Query Regarding Direct cache mapping [closed]

Question

Thank you for looking into this, I have a problem regarding direct cache mapping, My problem really though is with the question formation itself and the problem I am about to present seems to have inconsistency and has unclear description. So the problem is as follows ( I am presenting exactly as given )

32 bit architecture
Main memory size = 8GB
cache size = 512KB
Block size = 32 words

To Find

1. Number of bits required for Byte Offset = ?
2. Number of bits required for main memory address = ?
3. Number of bits required for main memory block number = ?
4. Cache Index bits = ?
5. Tag-bits = ?
6. Size of Tag Directory = ?

Now My Interpretation of the solution is as follows

As it is 32 bit architecture which means Word size is 4 Byte ( I am confused about this part the most as the question states cache block size in Words but expects to calculate Byte offset ) but for the sake of this problem, moving on main memory size is 8GB that's 2³³Bytes, cache size ( blocks only, this does not include tag directory which is part of cache controller ) Block size of 32 Words or 128 Bytes, now If you agree with me on this much, or else this is probably where I am wrong so please correct me right here.
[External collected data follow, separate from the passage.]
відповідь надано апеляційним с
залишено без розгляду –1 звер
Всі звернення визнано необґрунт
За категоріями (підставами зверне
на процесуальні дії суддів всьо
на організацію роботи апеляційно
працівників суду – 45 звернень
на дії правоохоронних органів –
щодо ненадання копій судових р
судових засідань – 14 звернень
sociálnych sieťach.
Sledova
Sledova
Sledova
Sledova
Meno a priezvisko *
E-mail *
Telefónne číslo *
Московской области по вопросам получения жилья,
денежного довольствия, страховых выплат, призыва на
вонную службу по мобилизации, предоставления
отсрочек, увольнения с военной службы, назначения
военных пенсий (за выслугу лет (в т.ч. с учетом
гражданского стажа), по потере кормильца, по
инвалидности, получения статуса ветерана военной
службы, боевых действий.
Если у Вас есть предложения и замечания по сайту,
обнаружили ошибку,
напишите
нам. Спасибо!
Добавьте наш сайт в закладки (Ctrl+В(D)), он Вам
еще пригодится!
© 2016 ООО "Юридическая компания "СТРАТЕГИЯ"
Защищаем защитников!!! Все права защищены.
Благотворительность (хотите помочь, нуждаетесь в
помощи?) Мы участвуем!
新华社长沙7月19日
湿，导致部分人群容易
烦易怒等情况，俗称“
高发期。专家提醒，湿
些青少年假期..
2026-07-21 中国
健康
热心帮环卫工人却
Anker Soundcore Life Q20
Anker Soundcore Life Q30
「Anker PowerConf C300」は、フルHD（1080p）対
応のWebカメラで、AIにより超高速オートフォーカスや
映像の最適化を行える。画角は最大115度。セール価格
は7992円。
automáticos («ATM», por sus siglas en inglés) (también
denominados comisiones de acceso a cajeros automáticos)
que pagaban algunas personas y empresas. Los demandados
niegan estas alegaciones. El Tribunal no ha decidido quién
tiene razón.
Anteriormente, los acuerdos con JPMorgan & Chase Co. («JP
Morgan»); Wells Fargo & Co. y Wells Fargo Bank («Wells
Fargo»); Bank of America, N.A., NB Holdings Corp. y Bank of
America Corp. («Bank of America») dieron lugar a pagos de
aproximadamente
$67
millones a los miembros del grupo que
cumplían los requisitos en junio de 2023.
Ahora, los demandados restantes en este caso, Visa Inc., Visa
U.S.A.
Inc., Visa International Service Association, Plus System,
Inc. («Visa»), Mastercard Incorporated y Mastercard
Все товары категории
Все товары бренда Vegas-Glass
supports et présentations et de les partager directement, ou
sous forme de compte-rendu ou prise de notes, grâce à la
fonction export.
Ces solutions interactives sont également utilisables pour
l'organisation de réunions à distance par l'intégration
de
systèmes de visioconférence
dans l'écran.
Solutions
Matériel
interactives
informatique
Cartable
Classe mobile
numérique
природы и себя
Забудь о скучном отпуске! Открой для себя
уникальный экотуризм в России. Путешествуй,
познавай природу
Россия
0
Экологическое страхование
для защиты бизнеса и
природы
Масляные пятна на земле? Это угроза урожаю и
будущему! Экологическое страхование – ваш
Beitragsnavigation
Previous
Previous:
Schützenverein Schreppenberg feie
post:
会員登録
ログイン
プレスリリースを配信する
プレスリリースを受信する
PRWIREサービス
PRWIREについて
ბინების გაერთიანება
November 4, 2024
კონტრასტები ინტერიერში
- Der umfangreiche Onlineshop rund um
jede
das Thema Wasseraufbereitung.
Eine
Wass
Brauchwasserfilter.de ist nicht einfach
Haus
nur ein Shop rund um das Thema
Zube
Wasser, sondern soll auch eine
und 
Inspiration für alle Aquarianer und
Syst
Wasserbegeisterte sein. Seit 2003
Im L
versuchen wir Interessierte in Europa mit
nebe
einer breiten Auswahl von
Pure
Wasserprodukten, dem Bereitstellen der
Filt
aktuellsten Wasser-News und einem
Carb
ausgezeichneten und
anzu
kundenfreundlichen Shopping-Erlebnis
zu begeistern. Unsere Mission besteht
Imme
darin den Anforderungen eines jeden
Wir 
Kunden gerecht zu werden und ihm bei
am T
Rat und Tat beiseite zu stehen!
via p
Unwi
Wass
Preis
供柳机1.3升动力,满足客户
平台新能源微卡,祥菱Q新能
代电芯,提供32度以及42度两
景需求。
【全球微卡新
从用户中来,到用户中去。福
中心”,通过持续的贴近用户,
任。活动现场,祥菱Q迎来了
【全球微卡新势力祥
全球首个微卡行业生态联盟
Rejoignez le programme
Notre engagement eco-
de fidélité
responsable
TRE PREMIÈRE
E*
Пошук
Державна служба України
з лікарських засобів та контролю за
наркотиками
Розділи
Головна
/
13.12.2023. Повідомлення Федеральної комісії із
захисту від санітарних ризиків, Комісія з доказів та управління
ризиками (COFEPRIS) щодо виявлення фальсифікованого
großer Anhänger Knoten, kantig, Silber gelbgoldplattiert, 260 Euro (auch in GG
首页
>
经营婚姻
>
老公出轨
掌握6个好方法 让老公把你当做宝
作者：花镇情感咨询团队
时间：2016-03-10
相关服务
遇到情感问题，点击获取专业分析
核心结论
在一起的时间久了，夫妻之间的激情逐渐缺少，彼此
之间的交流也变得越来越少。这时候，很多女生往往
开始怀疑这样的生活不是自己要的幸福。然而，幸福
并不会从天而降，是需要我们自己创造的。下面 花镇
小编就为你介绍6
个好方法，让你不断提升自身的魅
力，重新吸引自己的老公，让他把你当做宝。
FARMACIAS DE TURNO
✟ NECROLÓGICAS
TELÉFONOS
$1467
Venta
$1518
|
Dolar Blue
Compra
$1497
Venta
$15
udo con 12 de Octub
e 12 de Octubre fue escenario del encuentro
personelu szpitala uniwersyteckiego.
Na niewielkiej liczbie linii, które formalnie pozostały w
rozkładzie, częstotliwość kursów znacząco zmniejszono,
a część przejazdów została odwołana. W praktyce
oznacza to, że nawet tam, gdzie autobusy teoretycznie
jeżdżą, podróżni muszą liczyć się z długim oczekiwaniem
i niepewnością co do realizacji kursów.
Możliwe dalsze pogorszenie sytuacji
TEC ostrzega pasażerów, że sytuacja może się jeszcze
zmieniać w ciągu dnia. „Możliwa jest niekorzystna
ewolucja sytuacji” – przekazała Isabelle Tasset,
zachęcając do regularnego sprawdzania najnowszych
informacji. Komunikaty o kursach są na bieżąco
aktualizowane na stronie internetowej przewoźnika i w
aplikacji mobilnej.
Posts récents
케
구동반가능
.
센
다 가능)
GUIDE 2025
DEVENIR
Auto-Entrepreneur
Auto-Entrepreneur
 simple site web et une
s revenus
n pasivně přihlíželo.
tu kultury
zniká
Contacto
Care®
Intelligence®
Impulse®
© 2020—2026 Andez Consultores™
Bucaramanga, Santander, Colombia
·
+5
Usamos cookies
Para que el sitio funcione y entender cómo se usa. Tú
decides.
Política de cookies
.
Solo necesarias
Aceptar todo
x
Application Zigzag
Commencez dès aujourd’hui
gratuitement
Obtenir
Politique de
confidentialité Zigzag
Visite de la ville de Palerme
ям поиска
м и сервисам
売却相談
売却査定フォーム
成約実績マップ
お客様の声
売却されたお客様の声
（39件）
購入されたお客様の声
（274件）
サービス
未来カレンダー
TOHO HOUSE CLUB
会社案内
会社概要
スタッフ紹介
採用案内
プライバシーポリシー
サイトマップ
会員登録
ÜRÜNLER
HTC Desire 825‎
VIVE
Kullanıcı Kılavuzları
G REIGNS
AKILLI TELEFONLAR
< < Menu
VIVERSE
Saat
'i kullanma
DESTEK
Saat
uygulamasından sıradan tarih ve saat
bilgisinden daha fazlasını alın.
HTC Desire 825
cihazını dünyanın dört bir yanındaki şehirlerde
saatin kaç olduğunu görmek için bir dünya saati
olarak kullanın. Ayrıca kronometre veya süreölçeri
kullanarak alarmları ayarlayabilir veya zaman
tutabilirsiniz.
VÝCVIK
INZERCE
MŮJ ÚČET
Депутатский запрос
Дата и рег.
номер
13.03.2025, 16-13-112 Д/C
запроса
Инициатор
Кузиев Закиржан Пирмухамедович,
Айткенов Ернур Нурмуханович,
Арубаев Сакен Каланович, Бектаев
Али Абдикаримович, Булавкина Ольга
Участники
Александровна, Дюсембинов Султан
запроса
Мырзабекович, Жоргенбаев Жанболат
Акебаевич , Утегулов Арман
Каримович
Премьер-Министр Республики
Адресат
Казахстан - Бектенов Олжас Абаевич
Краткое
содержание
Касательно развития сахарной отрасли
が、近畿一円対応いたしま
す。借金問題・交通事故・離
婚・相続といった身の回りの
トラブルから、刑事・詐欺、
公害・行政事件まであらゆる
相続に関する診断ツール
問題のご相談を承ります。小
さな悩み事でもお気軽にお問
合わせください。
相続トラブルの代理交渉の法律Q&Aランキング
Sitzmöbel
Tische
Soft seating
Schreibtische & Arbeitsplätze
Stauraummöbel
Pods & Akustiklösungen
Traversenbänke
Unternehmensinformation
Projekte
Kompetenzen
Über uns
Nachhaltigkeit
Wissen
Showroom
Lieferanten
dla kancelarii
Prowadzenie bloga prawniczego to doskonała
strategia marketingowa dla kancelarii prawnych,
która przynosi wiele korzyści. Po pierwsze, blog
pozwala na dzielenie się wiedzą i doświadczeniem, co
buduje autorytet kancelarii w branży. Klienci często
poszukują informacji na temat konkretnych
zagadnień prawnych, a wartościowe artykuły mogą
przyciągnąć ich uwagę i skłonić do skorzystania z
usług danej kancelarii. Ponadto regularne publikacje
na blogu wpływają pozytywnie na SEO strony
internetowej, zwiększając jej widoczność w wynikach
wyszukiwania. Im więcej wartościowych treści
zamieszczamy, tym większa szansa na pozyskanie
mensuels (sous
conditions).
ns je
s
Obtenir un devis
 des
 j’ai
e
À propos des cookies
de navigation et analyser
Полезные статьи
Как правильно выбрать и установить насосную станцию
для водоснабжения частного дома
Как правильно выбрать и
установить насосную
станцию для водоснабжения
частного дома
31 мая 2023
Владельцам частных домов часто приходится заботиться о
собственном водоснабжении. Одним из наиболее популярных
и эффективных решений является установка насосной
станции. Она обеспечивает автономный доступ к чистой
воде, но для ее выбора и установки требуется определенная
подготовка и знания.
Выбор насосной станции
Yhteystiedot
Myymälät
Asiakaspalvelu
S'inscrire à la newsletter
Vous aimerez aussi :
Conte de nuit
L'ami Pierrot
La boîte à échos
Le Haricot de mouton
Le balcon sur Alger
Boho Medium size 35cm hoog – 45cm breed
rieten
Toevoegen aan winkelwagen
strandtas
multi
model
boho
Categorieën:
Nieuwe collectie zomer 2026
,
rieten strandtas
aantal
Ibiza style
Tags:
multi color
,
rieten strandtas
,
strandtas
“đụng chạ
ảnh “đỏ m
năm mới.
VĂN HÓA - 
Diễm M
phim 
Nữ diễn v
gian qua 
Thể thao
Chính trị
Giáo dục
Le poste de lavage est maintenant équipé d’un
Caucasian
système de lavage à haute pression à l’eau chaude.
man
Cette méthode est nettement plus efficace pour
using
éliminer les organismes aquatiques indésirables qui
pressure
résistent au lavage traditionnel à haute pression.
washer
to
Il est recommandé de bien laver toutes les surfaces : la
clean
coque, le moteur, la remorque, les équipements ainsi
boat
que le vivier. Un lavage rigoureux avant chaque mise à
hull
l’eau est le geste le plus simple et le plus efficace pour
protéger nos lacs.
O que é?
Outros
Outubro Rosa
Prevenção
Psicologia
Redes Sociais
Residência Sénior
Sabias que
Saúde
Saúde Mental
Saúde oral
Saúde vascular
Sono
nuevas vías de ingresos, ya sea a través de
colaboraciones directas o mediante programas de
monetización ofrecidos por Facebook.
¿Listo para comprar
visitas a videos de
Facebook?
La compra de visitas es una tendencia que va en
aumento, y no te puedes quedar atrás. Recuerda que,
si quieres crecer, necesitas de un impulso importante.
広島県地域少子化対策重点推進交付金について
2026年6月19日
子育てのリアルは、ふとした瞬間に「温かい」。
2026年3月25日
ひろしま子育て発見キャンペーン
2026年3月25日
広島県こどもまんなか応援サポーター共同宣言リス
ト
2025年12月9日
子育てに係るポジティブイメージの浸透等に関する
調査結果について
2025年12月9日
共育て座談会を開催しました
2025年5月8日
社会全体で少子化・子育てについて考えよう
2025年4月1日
Now assuming I am correct so far, I will first calculate main memory address bits, that will be, first let's calculate it's size then let's do binary log, that will be 2³³Bytes / 4 Bytes per word this comes out to be 2³¹ Words means 31 bits for memory address and our second answer, next I calculate number of main memory blocks that will be 2³³Bytes / 128 Bytes per block this comes out to be 2²⁶ Blocks of main memory so the number of bits required for main memory block number would be 26 bits, so this gives our third answer, moving forward as I assume a single cache/main memory block to be of 128 Bytes and not Words. So for byte offset within a block it must be 7 bits ( Point of highest concern ) and this should be our first answer according to the question. Now let's calculate number of cache blocks that will be 2¹⁹Bytes / 128 Bytes per block which is 2¹² Blocks so cache index size will be 12 bits which is our fourth answer, we're almost done ! Now Tag bits should be and since it's direct mapped it should be memory address size - ( cache index + Word or Byte offset ) that is ( 31 - (12 + 7)) = 12 bits that is our fifth answer and finally size of tag directory will be 2¹²Cache Blocks * 12bits per tag, Now not going into exact answer in KB's is this approach right or have I made a mistake or is the problem formulation incorrect ( as I think the mistake must be with cache blocks being in bytes or words ) ?

Answer 1

I am going to talk about the cache - related questions:

1. Block size is $$32 \text{words} = 2^5$$ . That, means that you need, 5 bits for offset.
2. $$\#\text{blocks}=\frac{2^{19}}{2^5}=2^{14}$$, so you need 14 bits for the index ( to indentify which block in cache is going to represent your wanted memory adresss )
3. For a 32 - bit adress, tag is the rest : $$32 - 14- 5 = 13$$ bits.